### Required task
Reproduce, without any change, the lines of the rows below from the one containing "genus: Botrychium" through the final line, inclusive, and nothing else.

[Entries from a collection]
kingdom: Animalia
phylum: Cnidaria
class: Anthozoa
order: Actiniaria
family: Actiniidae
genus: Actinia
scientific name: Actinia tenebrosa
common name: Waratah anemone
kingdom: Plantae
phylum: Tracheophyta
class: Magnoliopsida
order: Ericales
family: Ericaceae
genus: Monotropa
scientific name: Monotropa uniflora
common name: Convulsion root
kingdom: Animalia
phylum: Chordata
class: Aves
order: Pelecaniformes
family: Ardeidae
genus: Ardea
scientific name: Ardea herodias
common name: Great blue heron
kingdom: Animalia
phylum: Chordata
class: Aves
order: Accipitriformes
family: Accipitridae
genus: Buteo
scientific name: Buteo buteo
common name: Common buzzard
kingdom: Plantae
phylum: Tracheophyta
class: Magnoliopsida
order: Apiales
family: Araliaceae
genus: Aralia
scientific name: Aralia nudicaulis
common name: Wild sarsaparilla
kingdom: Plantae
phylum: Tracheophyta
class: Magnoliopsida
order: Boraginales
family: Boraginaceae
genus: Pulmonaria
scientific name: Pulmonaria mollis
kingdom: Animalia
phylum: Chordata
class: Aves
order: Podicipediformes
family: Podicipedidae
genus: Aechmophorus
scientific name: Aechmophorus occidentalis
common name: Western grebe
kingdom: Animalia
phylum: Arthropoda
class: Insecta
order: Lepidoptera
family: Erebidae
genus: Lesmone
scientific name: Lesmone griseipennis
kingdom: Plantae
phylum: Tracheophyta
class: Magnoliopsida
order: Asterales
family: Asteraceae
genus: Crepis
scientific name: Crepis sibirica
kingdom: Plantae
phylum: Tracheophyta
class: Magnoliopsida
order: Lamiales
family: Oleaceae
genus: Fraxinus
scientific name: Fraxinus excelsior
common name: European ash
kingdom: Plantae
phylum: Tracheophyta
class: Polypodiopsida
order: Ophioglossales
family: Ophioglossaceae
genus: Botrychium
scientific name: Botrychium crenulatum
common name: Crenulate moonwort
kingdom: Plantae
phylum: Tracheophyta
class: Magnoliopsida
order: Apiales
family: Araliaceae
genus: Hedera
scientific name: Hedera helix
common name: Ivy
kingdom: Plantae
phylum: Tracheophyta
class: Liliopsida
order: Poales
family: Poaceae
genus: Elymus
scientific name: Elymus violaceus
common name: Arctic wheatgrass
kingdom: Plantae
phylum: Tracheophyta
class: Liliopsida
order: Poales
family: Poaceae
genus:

### Answer to the problem
genus: Botrychium
scientific name: Botrychium crenulatum
common name: Crenulate moonwort
kingdom: Plantae
phylum: Tracheophyta
class: Magnoliopsida
order: Apiales
family: Araliaceae
genus: Hedera
scientific name: Hedera helix
common name: Ivy
kingdom: Plantae
phylum: Tracheophyta
class: Liliopsida
order: Poales
family: Poaceae
genus: Elymus
scientific name: Elymus violaceus
common name: Arctic wheatgrass
kingdom: Plantae
phylum: Tracheophyta
class: Liliopsida
order: Poales
family: Poaceae
genus:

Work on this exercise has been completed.